- _Provided text_:
***
CHICAGO — To get ahead in the future, convenience store operators must learn to think differently.
Case in point: In just one year's time, the thought process in the fuels industry has changed, noted John Eichberger, executive director of the Fuels Institute, which is housed under NACS, the Association for Convenience & Fuel Retailing. Eichberger served one of the speakers on the final day of the 2016 NACS State of the Industry (SOI) Summit, which took place earlier this week.
“Last year, I said at this same event that electric vehicles (EVs) are not a threat. But electric’s sex appeal is growing,” he told attendees of the three-day event held at Chicago’s Hyatt Regency O’Hare hotel.
According to Eichberger, the sex appeal of EVs is growing all due to one man: Elon Musk, founder of Tesla Motors, whom some have called the real-life Tony Stark (aka Iron Man in comic books). The announcement that Tesla will introduce its Model 3, capable of traveling more than 300 miles on a single charge, with the ability to recharge at an 80-percent level in just 30 minutes, was met with 180,000 orders on the first day of pre-sales, even though it is not set to be manufactured until 2017.
***
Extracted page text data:
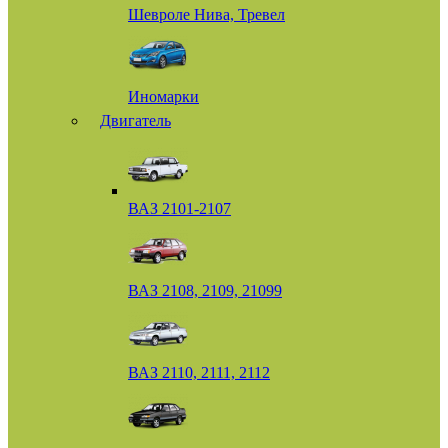
Шевроле Нива, Тревел
Иномарки
Двигатель
ВАЗ 2101-2107
ВАЗ 2108, 2109, 21099
ВАЗ 2110, 2111, 2112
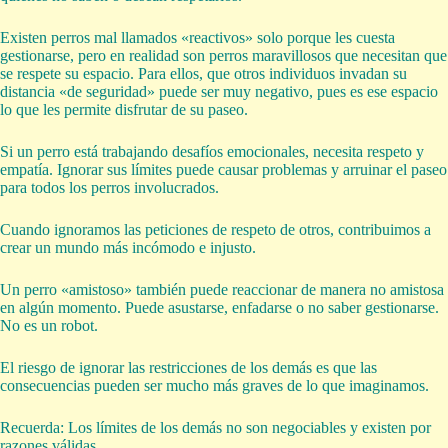
Existen perros mal llamados «reactivos» solo porque les cuesta
gestionarse, pero en realidad son perros maravillosos que necesitan que
se respete su espacio. Para ellos, que otros individuos invadan su
distancia «de seguridad» puede ser muy negativo, pues es ese espacio
lo que les permite disfrutar de su paseo.
Si un perro está trabajando desafíos emocionales, necesita respeto y
empatía. Ignorar sus límites puede causar problemas y arruinar el paseo
para todos los perros involucrados.
Cuando ignoramos las peticiones de respeto de otros, contribuimos a
crear un mundo más incómodo e injusto.
Un perro «amistoso» también puede reaccionar de manera no amistosa
en algún momento. Puede asustarse, enfadarse o no saber gestionarse.
No es un robot.
El riesgo de ignorar las restricciones de los demás es que las
consecuencias pueden ser mucho más graves de lo que imaginamos.
Recuerda: Los límites de los demás no son negociables y existen por
razones válidas.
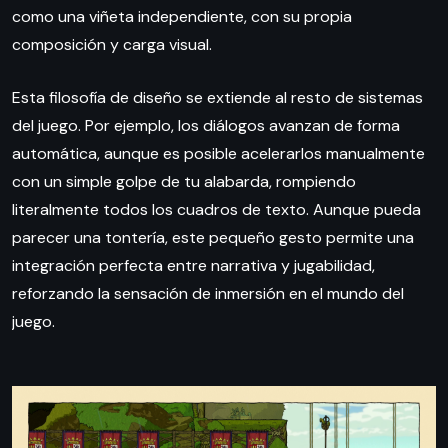
como una viñeta independiente, con su propia
composición y carga visual.
Esta filosofía de diseño se extiende al resto de sistemas
del juego. Por ejemplo, los diálogos avanzan de forma
automática, aunque es posible acelerarlos manualmente
con un simple golpe de tu alabarda, rompiendo
literalmente todos los cuadros de texto. Aunque pueda
parecer una tontería, este pequeño gesto permite una
integración perfecta entre narrativa y jugabilidad,
reforzando la sensación de inmersión en el mundo del
juego.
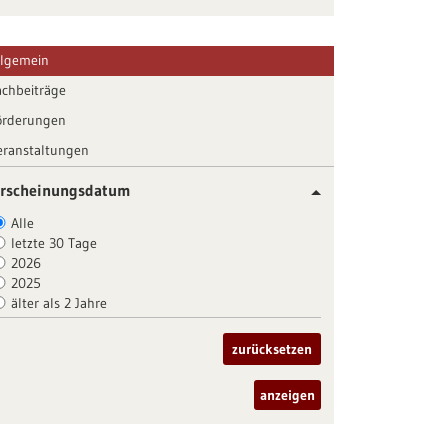
llgemein
achbeiträge
örderungen
eranstaltungen
rscheinungsdatum
Alle
letzte 30 Tage
2026
2025
älter als 2 Jahre
zurücksetzen
anzeigen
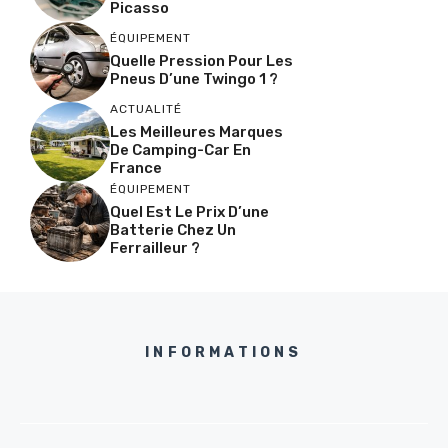
Picasso
ÉQUIPEMENT
Quelle Pression Pour Les
Pneus D’une Twingo 1 ?
ACTUALITÉ
Les Meilleures Marques
De Camping-Car En
France
ÉQUIPEMENT
Quel Est Le Prix D’une
Batterie Chez Un
Ferrailleur ?
INFORMATIONS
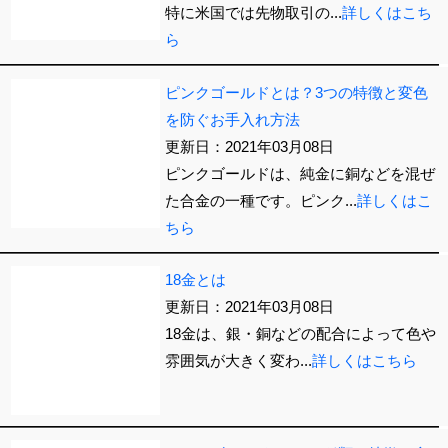
特に米国では先物取引の...
詳しくはこち
ら
ピンクゴールドとは？3つの特徴と変色
を防ぐお手入れ方法
更新日：2021年03月08日
ピンクゴールドは、純金に銅などを混ぜ
た合金の一種です。ピンク...
詳しくはこ
ちら
18金とは
更新日：2021年03月08日
18金は、銀・銅などの配合によって色や
雰囲気が大きく変わ...
詳しくはこちら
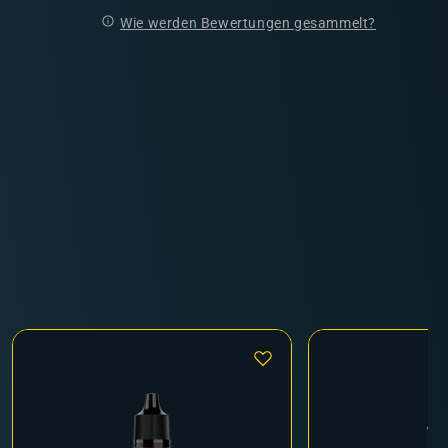
Wie werden Bewertungen gesammelt?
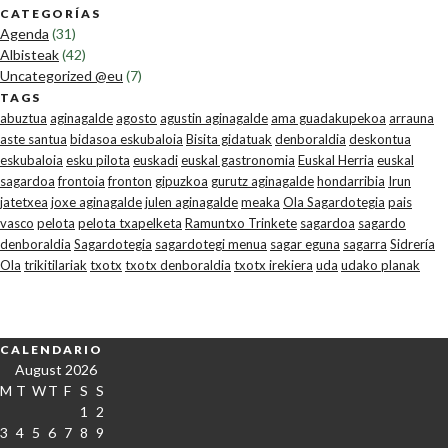
CATEGORÍAS
Agenda
(31)
Albisteak
(42)
Uncategorized @eu
(7)
TAGS
abuztua
aginagalde
agosto
agustin aginagalde
ama guadakupekoa
arrauna
aste santua
bidasoa eskubaloia
Bisita gidatuak
denboraldia
deskontua
eskubaloia
esku pilota
euskadi
euskal gastronomia
Euskal Herria
euskal
sagardoa
frontoia
fronton
gipuzkoa
gurutz aginagalde
hondarribia
Irun
jatetxea
joxe aginagalde
julen aginagalde
meaka
Ola Sagardotegia
pais
vasco
pelota
pelota txapelketa
Ramuntxo Trinkete
sagardoa
sagardo
denboraldia
Sagardotegia
sagardotegi menua
sagar eguna
sagarra
Sidrería
Ola
trikitilariak
txotx
txotx denboraldia
txotx irekiera
uda
udako planak
CALENDARIO
August 2026
M
T
W
T
F
S
S
1
2
3
4
5
6
7
8
9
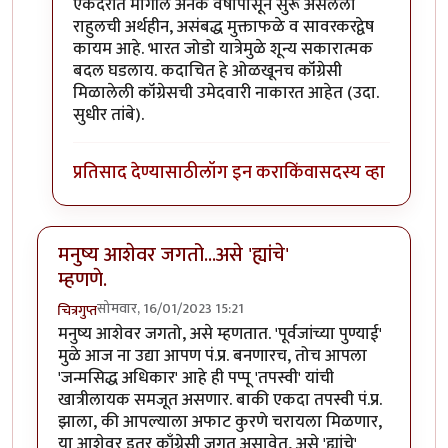
In reply to
"राहुल गांधी केव्हाच मेला. मी
by
श्रीगुरुजी
एकंदरीत मागील अनेक वर्षांपासून सुरू असलेली
राहुलची अर्थहीन, असंबद्ध मुक्ताफळे व सावरकरद्वेष
कायम आहे. भारत जोडो यात्रेमुळे शून्य सकारात्मक
बदल घडलाय. कदाचित हे ओळखूनच कॉंग्रेसी
मिळालेली कॉंग्रेसची उमेदवारी नाकारत आहेत (उदा.
सुधीर तांबे).
प्रतिसाद देण्यासाठी
लॉग इन करा
किंवा
सदस्य व्हा
मनुष्य आशेवर जगतो...असे 'ह्यांचे'
म्हणणे.
सोमवार, 16/01/2023 15:21
चित्रगुप्त
मनुष्य आशेवर जगतो, असे म्हणतात. 'पूर्वजांच्या पुण्याई'
मुळे आज ना उद्या आपण पं.प्र. बनणारच, तोच आपला
'जन्मसिद्ध अधिकार' आहे ही पप्पू 'तपस्वी' यांची
खात्रीलायक समजूत असणार. बाकी एकदा तपस्वी पं.प्र.
झाला, की आपल्याला अफाट कुरणे चरायला मिळणार,
या आशेवर इतर काँग्रेसी जगत असावेत, असे 'ह्यांचे'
***
- _Apply what you read_:
**1.** Reproduce the portion of the NACS summit article that begins at the words "CHICAGO — To" and ends after the words "Regency O’Hare hotel.".
**2.** Carry on the NACS summit article about electric vehicles and the fuels industry, starting after its final sentence.

- _Responses by item number_:
**1.**
CHICAGO — To get ahead in the future, convenience store operators must learn to think differently.
Case in point: In just one year's time, the thought process in the fuels industry has changed, noted John Eichberger, executive director of the Fuels Institute, which is housed under NACS, the Association for Convenience & Fuel Retailing. Eichberger served one of the speakers on the final day of the 2016 NACS State of the Industry (SOI) Summit, which took place earlier this week.
“Last year, I said at this same event that electric vehicles (EVs) are not a threat. But electric’s sex appeal is growing,” he told attendees of the three-day event held at Chicago’s Hyatt Regency O’Hare hotel.

**2.**
This announcement is certainly a potential disruptive force for the c-store industry, but Eichberger did question how big the market for electric vehicles will truly become. “It is a game-changer for the electric vehicle market. [Musk] is more than tripling the market,” he said. “But I question if it’s a game-changer for the industry. Considering 17 million vehicles were sold last year, electric vehicles will still be a small portion of the overall U.S. market.”
Hydrogen fuel cell vehicles could also become a future game-changer in the U.S. fuels landscape, considering their standing as an environmentally friendly alternative to traditional petroleum, as well as their rapid three-to-five minute refueling times, Eichberger added. However, only about 15 gas stations currently offer hydrogen fuel, with most of these locations in California, and infrastructure costs are high for c-stores hoping to offer the renewable fuel.
“The jury is still out,” Eichberger said. “There is a steep road for hydrogen [before it can be considered a successful renewable fuel].”
BE AN IDEA GENERATOR
There is little convenience store retailers can do about the fuel market being changed by the Musks of the world, but there are many things they can do to ensure the future success of their own stores.
Future success will be driven by brainstorming new ideas, according to SOI Summit presenter David Schonthal, clinical assistant professor of innovation and entrepreneurship at Northwestern University’s Kellogg School of Management.
Retailers need to be “design thinkers,” he said, which involves three aspects: learning about the world; having ideas; and making ideas real.
To find the right ideas, c-store retailers should talk to customers and try to solve their problems. “How often do we consider what customers do before and after the visit?” Schonthal posed.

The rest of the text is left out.